SUPPLIED RECORDS.
▼▼▼

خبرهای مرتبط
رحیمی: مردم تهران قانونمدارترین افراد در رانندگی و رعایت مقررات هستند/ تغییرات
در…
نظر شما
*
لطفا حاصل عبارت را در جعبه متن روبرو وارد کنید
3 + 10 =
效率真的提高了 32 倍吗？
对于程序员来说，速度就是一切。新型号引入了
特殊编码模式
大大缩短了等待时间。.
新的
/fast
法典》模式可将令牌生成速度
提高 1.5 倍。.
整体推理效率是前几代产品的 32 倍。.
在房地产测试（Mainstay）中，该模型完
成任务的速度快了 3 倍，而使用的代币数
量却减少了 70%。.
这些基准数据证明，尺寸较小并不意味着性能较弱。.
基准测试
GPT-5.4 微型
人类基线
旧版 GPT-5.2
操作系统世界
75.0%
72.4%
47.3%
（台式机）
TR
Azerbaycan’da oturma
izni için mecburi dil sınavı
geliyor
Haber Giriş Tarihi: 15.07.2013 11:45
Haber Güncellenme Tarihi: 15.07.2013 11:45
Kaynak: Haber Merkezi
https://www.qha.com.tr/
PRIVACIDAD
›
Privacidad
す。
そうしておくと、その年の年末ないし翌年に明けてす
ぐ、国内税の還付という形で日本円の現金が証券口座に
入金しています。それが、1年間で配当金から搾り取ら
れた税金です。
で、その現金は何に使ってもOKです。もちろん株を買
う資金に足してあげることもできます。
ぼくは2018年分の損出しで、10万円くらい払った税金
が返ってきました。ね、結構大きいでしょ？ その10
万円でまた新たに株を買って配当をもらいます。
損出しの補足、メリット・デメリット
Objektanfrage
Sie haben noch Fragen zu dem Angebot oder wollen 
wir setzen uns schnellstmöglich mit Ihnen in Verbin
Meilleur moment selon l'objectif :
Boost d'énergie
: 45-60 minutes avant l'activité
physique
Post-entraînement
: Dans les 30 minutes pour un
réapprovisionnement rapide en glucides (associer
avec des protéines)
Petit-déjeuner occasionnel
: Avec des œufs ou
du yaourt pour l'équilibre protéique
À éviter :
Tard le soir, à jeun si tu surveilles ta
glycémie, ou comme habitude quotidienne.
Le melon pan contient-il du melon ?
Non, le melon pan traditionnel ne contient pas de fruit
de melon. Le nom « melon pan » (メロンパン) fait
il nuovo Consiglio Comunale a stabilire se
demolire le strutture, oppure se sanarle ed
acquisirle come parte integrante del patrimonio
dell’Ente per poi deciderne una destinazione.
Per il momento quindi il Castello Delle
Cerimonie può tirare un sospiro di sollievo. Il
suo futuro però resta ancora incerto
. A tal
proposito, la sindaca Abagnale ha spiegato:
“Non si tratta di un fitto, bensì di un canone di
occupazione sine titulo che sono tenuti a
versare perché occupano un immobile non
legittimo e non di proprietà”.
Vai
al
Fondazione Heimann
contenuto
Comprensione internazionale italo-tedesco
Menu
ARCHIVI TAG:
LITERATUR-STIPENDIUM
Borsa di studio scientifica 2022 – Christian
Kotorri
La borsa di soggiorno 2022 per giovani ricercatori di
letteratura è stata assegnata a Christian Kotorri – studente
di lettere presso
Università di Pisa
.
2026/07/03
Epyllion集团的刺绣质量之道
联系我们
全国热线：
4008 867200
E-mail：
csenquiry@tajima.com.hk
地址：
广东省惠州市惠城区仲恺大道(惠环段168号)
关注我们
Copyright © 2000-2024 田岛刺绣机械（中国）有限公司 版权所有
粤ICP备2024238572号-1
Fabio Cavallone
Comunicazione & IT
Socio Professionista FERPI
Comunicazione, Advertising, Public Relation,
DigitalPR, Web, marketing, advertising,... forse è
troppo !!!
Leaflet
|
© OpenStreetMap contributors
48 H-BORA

▲▲▲

Among the lines above, list those that contain the word "Comunicazione".

ANSWER SPACE.
Comunicazione & IT
Comunicazione, Advertising, Public Relation,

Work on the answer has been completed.